**REQUIRED WORK**. The task calls for every entry to be printed word for word, without the images.

[Opening GIVEN DATA section]

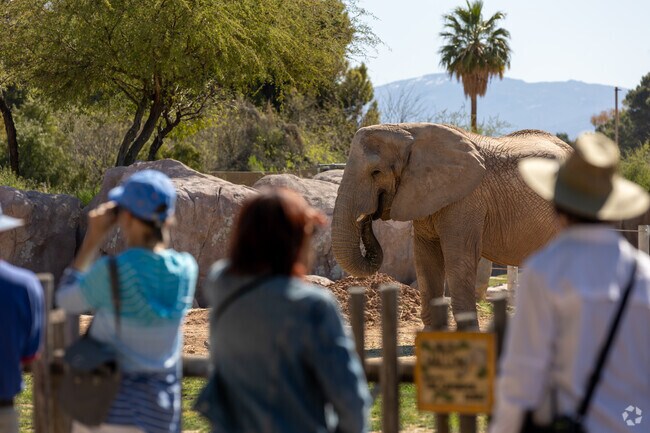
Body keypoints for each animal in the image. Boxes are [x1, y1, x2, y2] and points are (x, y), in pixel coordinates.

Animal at [331, 123, 573, 326]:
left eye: (376, 172)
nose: (367, 215)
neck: (409, 131)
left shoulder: (466, 200)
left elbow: (458, 257)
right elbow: (426, 259)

[Closing GIVEN DATA section]

**ANSWER TO THIS EXERCISE**.
Body keypoints for each animal in the image. Boxes are [x1, y1, x2, y2] and points are (x, y), in pixel coordinates.

Animal at [331, 123, 573, 326]:
left eye: (376, 172)
nose: (367, 215)
neck: (409, 131)
left shoulder: (466, 200)
left elbow: (458, 257)
right elbow: (426, 259)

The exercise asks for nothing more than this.